__Work required__:
In the entries below, find the line with "Claudivan Cruz Lopes, Valéria" and the line with "Pagani L. 2019."; reproduce those two lines and all lines between them exactly, without pictures.

__Record set__:
· · · · · · ·
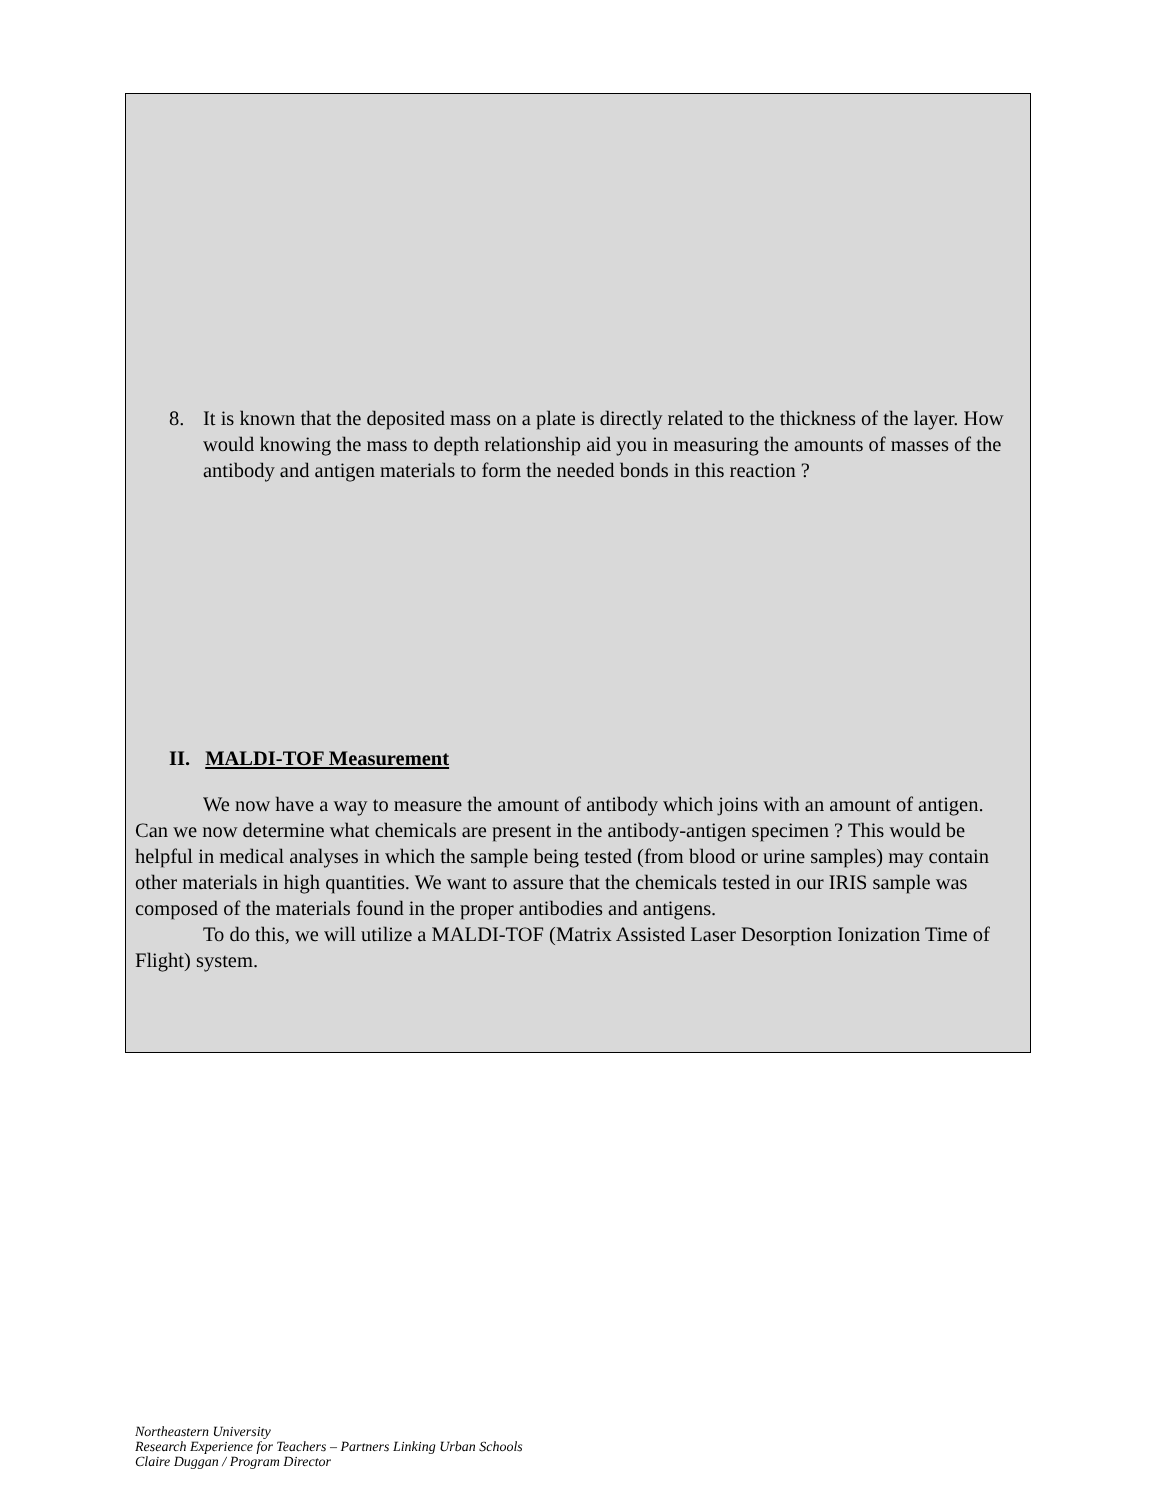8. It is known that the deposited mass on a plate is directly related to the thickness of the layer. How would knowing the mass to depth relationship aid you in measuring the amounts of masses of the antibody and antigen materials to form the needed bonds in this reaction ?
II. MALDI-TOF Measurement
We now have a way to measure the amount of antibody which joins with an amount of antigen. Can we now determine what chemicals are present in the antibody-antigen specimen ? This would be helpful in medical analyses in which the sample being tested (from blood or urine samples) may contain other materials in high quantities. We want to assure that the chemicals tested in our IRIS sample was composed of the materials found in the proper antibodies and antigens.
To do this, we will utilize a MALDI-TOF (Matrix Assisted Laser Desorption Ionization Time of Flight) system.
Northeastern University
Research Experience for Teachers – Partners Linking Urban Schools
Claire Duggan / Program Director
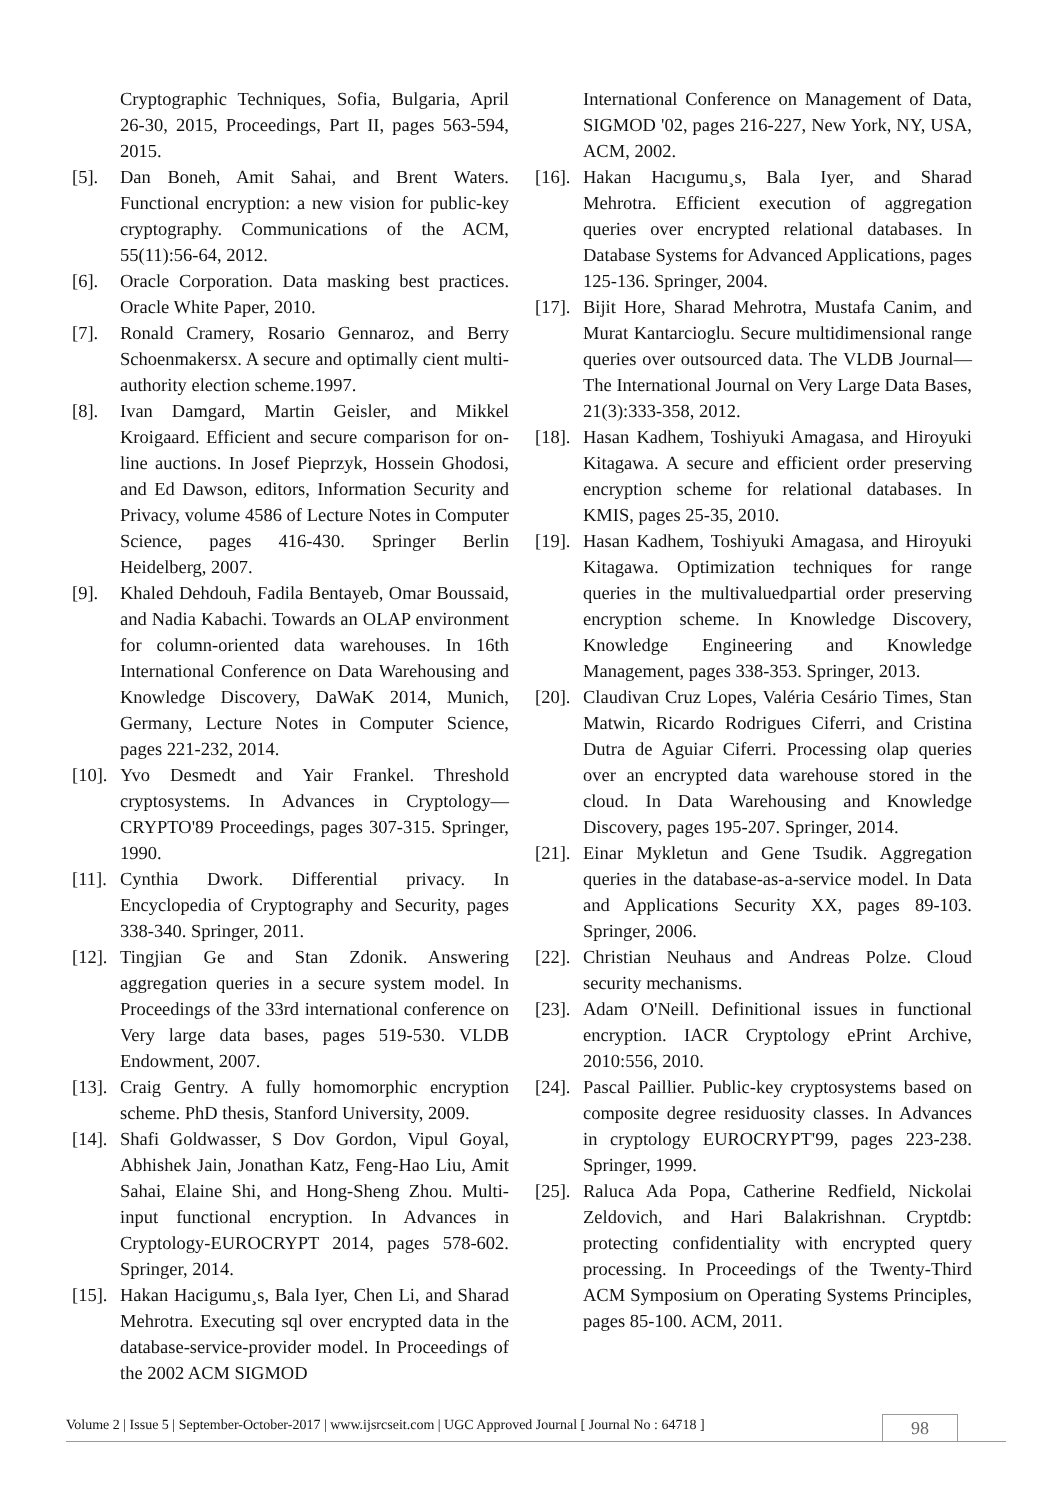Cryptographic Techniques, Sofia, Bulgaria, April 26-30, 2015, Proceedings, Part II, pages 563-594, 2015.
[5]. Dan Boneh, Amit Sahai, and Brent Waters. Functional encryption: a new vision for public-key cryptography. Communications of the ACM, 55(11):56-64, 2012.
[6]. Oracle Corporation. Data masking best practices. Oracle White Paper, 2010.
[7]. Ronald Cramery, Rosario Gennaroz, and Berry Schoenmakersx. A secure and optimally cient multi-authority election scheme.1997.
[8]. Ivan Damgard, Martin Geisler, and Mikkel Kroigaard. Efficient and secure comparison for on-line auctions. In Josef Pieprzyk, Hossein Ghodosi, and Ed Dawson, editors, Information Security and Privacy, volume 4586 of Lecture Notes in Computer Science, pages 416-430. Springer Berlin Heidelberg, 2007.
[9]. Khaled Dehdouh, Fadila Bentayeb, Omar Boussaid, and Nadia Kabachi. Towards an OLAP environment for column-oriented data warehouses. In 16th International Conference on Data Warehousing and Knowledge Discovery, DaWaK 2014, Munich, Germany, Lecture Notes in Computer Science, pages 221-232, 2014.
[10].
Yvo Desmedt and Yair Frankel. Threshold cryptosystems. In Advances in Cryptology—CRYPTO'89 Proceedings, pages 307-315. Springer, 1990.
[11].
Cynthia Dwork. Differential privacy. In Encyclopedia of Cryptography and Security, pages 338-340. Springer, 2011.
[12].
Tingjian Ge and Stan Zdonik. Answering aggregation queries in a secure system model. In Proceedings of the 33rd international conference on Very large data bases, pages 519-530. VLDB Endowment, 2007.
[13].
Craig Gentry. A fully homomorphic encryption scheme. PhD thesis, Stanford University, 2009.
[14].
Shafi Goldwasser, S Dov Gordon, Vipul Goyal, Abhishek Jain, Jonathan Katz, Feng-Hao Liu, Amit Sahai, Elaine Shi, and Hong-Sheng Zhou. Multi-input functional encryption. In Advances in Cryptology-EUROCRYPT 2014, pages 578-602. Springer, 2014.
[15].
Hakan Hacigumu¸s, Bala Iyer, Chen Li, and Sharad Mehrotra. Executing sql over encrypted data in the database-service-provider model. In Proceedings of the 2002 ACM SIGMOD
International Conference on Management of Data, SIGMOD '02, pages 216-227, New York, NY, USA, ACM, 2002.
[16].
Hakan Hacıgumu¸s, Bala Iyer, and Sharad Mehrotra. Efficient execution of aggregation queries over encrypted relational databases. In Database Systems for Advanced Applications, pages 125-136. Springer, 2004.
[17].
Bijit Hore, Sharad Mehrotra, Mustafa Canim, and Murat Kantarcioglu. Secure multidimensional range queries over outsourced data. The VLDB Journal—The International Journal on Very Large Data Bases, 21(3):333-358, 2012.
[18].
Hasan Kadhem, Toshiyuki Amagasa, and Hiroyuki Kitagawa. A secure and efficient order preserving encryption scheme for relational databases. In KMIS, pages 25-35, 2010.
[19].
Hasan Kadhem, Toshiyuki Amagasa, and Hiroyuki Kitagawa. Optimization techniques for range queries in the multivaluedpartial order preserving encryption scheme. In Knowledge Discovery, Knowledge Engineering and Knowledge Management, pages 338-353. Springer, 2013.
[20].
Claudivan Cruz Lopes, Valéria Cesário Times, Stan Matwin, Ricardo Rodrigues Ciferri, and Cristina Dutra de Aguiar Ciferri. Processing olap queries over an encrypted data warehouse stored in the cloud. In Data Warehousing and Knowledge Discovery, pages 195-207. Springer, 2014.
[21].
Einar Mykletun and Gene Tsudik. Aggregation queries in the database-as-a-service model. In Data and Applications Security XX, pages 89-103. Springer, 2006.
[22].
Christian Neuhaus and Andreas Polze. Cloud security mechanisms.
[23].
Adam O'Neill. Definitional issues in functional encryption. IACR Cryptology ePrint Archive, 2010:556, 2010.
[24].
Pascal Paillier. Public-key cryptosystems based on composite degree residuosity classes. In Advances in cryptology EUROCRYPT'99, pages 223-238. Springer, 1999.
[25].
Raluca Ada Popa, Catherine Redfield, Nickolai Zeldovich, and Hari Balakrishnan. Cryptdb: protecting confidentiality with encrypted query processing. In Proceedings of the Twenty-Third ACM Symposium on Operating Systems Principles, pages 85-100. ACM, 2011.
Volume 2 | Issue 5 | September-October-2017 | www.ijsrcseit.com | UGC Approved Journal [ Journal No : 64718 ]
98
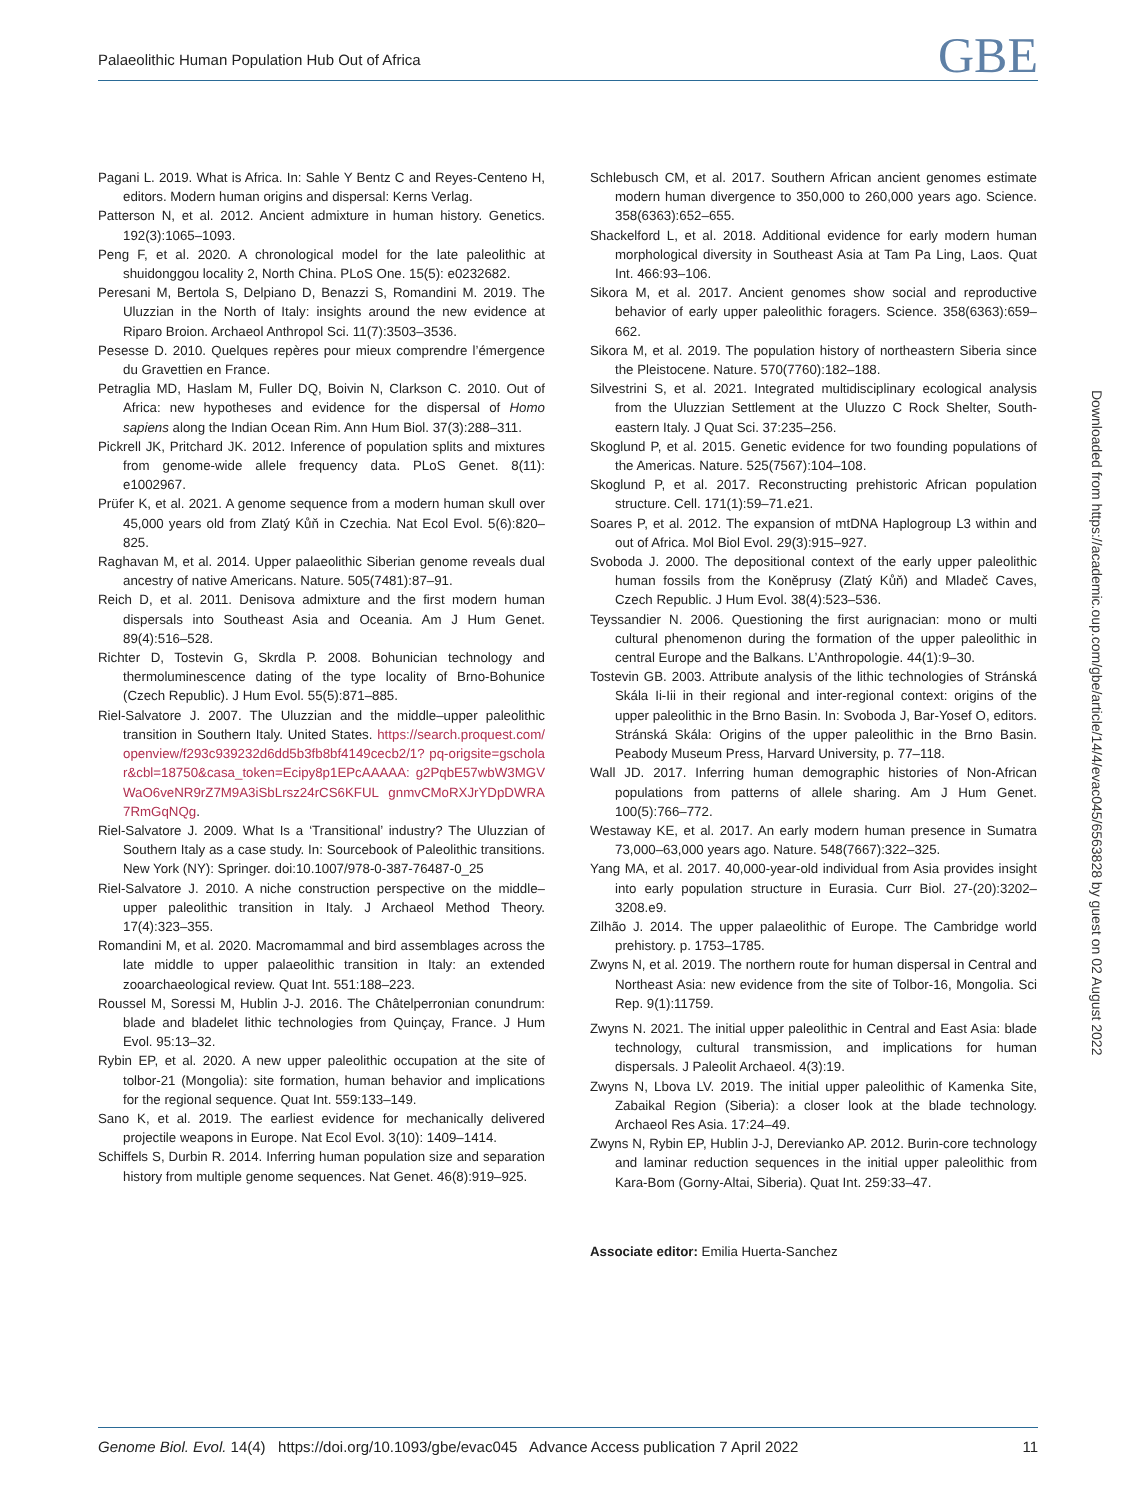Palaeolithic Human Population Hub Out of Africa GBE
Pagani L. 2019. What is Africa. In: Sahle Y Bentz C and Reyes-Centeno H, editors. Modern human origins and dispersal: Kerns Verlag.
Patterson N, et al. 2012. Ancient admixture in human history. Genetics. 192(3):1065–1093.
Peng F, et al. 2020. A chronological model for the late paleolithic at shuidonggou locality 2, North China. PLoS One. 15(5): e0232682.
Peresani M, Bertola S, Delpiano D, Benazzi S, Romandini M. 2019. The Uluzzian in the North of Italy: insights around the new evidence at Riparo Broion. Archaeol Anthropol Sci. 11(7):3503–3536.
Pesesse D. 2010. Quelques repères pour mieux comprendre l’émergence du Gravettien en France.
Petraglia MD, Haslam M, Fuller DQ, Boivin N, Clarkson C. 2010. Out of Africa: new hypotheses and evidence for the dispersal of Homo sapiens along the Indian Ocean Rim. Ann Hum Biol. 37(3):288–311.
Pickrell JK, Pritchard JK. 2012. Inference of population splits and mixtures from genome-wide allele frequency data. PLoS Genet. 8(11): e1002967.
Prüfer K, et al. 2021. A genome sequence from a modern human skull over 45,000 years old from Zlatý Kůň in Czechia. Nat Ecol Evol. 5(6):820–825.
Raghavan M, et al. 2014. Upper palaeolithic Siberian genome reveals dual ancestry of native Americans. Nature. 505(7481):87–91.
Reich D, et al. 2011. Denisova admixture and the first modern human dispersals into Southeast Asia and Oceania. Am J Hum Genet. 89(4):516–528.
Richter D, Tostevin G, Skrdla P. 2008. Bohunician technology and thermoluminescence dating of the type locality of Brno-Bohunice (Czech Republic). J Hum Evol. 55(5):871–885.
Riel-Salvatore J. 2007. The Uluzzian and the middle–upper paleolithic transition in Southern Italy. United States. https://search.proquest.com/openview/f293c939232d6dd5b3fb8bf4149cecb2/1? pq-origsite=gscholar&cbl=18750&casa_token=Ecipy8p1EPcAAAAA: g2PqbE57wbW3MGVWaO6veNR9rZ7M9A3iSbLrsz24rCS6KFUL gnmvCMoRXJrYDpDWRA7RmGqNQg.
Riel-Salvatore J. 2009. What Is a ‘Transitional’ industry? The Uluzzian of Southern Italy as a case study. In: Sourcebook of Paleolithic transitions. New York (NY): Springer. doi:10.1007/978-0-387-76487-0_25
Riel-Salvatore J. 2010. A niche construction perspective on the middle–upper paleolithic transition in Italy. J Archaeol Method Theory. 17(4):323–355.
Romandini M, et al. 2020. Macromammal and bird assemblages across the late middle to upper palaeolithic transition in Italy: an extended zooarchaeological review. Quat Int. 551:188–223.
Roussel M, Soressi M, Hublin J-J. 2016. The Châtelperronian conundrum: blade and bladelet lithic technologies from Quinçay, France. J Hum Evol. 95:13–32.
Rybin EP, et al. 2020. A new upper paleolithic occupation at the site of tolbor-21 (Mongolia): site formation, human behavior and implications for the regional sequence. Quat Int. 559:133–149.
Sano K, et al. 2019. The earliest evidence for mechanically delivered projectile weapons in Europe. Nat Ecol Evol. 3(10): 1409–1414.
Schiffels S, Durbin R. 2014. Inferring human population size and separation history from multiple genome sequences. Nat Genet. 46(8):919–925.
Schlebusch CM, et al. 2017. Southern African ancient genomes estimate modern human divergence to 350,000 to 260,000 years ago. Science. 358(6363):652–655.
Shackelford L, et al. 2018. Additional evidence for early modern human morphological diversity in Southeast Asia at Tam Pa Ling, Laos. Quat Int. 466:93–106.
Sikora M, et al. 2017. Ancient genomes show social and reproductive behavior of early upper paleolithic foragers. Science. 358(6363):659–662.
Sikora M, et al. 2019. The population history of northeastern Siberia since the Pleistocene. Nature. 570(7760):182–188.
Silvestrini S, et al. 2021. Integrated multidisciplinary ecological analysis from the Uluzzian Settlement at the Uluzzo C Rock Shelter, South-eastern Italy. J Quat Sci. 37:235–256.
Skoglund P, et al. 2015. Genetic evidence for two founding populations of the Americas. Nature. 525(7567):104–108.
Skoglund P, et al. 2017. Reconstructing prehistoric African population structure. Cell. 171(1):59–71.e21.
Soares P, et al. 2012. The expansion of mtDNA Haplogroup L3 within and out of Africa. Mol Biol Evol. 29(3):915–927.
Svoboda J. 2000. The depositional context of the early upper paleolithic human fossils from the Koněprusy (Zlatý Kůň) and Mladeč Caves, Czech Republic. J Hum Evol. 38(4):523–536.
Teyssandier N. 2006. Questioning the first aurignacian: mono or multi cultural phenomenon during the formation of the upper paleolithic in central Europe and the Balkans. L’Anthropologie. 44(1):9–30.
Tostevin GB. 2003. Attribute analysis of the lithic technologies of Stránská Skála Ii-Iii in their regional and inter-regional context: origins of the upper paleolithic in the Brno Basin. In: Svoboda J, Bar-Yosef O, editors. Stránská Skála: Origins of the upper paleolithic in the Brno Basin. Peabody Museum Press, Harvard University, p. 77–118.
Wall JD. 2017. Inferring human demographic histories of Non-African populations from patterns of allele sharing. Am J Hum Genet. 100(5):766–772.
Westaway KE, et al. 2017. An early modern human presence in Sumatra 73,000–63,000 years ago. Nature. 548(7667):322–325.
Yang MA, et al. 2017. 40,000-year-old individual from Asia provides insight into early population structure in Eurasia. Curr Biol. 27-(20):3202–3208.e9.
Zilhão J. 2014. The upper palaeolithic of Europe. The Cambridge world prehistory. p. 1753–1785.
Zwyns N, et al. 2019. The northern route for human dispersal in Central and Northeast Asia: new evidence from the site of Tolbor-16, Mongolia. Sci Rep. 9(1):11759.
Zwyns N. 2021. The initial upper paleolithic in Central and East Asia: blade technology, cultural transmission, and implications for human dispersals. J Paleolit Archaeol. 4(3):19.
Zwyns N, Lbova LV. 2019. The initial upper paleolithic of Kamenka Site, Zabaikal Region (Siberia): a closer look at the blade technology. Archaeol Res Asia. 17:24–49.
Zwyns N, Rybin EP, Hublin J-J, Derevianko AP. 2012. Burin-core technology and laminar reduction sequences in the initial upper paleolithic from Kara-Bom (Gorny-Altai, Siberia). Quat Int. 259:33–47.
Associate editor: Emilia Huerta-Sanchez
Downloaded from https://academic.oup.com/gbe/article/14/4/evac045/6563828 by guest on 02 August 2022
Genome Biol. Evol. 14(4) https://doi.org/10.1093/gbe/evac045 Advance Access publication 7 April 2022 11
· · · · · · ·
__Answer below__:
Claudivan Cruz Lopes, Valéria Cesário Times, Stan Matwin, Ricardo Rodrigues Ciferri, and Cristina Dutra de Aguiar Ciferri. Processing olap queries over an encrypted data warehouse stored in the cloud. In Data Warehousing and Knowledge Discovery, pages 195-207. Springer, 2014.
[21].
Einar Mykletun and Gene Tsudik. Aggregation queries in the database-as-a-service model. In Data and Applications Security XX, pages 89-103. Springer, 2006.
[22].
Christian Neuhaus and Andreas Polze. Cloud security mechanisms.
[23].
Adam O'Neill. Definitional issues in functional encryption. IACR Cryptology ePrint Archive, 2010:556, 2010.
[24].
Pascal Paillier. Public-key cryptosystems based on composite degree residuosity classes. In Advances in cryptology EUROCRYPT'99, pages 223-238. Springer, 1999.
[25].
Raluca Ada Popa, Catherine Redfield, Nickolai Zeldovich, and Hari Balakrishnan. Cryptdb: protecting confidentiality with encrypted query processing. In Proceedings of the Twenty-Third ACM Symposium on Operating Systems Principles, pages 85-100. ACM, 2011.
Volume 2 | Issue 5 | September-October-2017 | www.ijsrcseit.com | UGC Approved Journal [ Journal No : 64718 ]
98
Palaeolithic Human Population Hub Out of Africa GBE
Pagani L. 2019. What is Africa. In: Sahle Y Bentz C and Reyes-Centeno H, editors. Modern human origins and dispersal: Kerns Verlag.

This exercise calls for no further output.